Cryoanalgesia has shown good postoperative pain reduction, with a possible increase in long-term pain when used intraoperatively. In a double-blind, randomized study of 55 patients cryoneurolysis provides superior postsurgical pain for intercostal cryoanalgesia compared to standard care for posterolateral thoracotomy.  A second randomized controlled trial with 100 patients found similar results as well as improved pulmonary function after video-assisted thoracic surgery. Further, a 50-patient post-thoracotomy observational study found similar improvements in pain, FEV1, FVC, improved ventilation by blood gas, reduced opioid consumption, and reduced nausea and vomiting.
Long-term postoperative pain scores may be worsened with intraoperative cryoanalgesia. A double-blind, randomized study of 42 patients after posterolateral thoracotomy found increased pain scores in the cryoanalgesia arm at eight weeks and statistically more neuropathic-type pain, this resolved at six months with no difference between groups.
For chronic pain, cryoanalgesia can be effective for lumbar facet pain, intercostal neuralgia, and phantom limb pain. In a retrospective study of 91 patients who underwent cryoneurolysis for lumbar facet pain, the mean pain scores (VAS) were decreased from 7.70 to 3.72 following treatment. Pain scores continued to remain low at three months (VAS 4.99) and over the mean follow-up length of 1.7 years. In a study with 145 patients with refractory trigeminal neuralgia, cryoablation of the trigeminal nerve provided a significant improvement in pain for an average of 13 to 20 months, depending on the branch blocked. In a proof of concept study for phantom limb pain, three out of five patients had greater than 90% pain reduction at 2.5 years, and the other two had 20% to 40% pain reduction. For intercostal neuralgia, a retrospective study showed 60% of patients reported significant pain relief at the completion of the procedure, with 50% of patients continuing to have significant relief at three months.

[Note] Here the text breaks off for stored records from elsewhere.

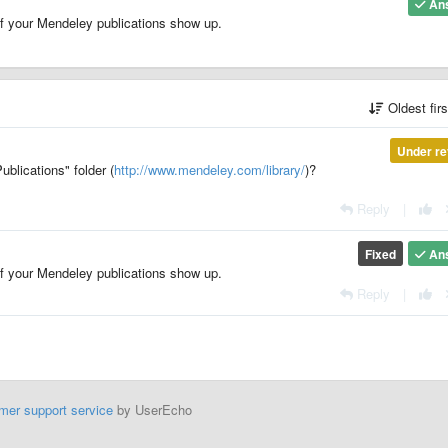
An
of your Mendeley publications show up.
Oldest fir
Under re
ublications" folder (
http://www.mendeley.com/library/
)?
Reply
|
Fixed
An
of your Mendeley publications show up.
Reply
|
mer support service
by UserEcho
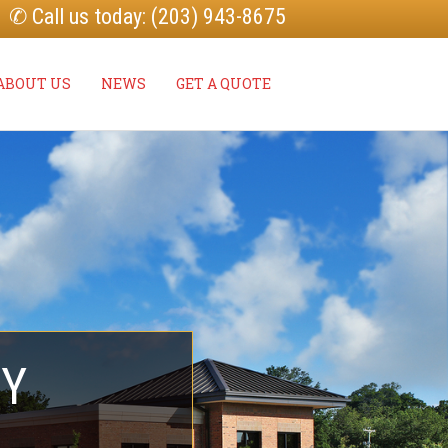
✆ Call us today: (203) 943-8675
ABOUT US
NEWS
GET A QUOTE
TY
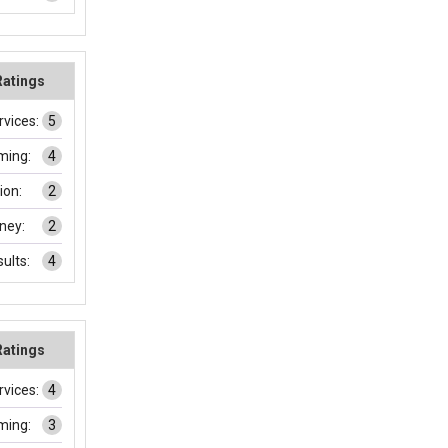
Ratings
rvices:
5
ming:
4
on:
2
ney:
2
ults:
4
Ratings
rvices:
4
ming:
3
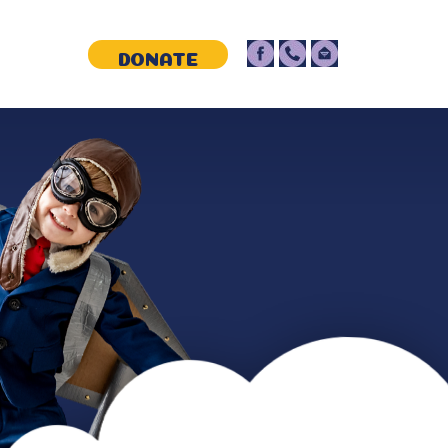
NTACT
DONATE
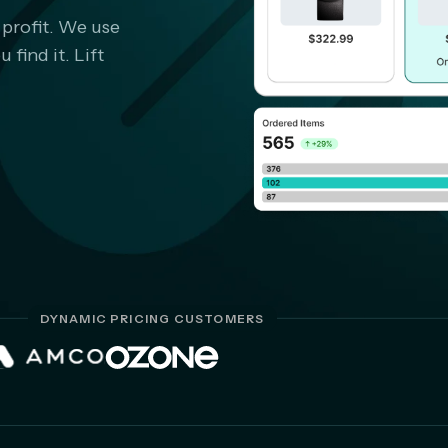
 profit. We use
find it. Lift
DYNAMIC PRICING CUSTOMERS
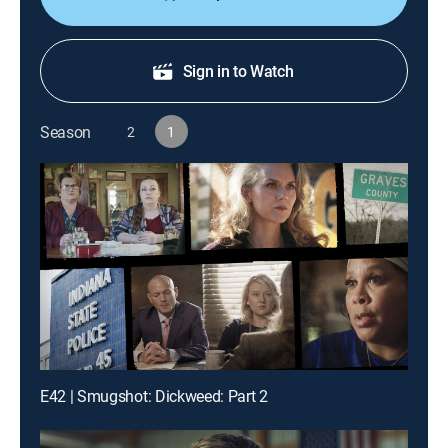
Sign in to Watch
Season
2
1
E42 | Smugshot: Dickweed: Part 2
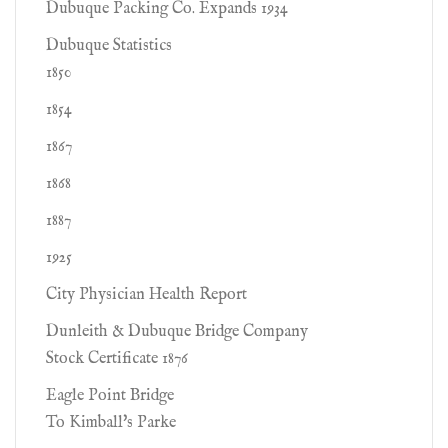
Dubuque Packing Co. Expands 1934
Dubuque Statistics
1850
1854
1867
1868
1887
1925
City Physician Health Report
Dunleith & Dubuque Bridge Company
Stock Certificate 1876
Eagle Point Bridge
To Kimball's Parke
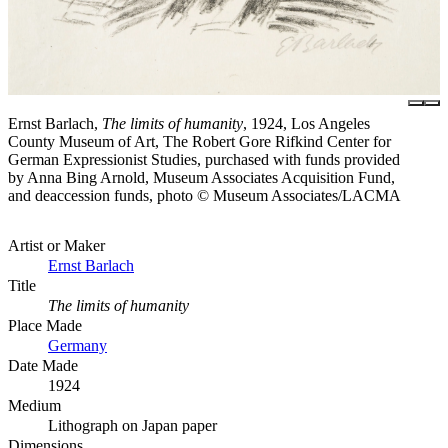
Ernst Barlach,
The limits of humanity
, 1924, Los Angeles
County Museum of Art, The Robert Gore Rifkind Center for
German Expressionist Studies, purchased with funds provided
by Anna Bing Arnold, Museum Associates Acquisition Fund,
and deaccession funds, photo © Museum Associates/LACMA
Artist or Maker
Ernst Barlach
Title
The limits of humanity
Place Made
Germany
Date Made
1924
Medium
Lithograph on Japan paper
Dimensions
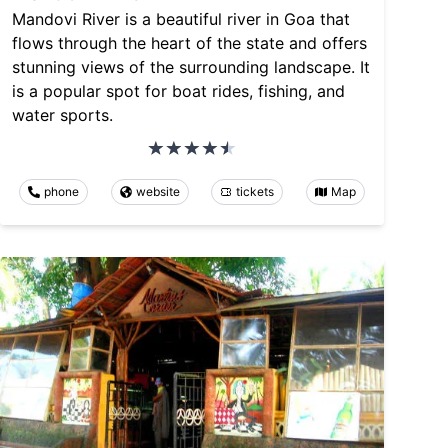
Mandovi River is a beautiful river in Goa that
flows through the heart of the state and offers
stunning views of the surrounding landscape. It
is a popular spot for boat rides, fishing, and
water sports.
phone
website
tickets
Map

Cryoneurolysis is an old technique with many possible future applications. Data for its use is encouraging for postoperative pain, and in select groups, for chronic pain. There is a possible increased risk of neuroma formation, and more research is required to understand this incidence. Cryoneurolysis can be another useful tool in the interventional pain specialists armamentarium.
Cryoanalgesia was once used by several healthcare professionals to manage pain. However, today its use is limited because of better options. Healthcare workers like the primary care provider, pain specialist, anesthesiologist, anesthesia nurse and internist who use cryoanalgesia should educate the patient on possible complications that includes neuroma formation, which can be more painful than the original pain. Follow up of patients is important to ensure that they have acquired pain relief.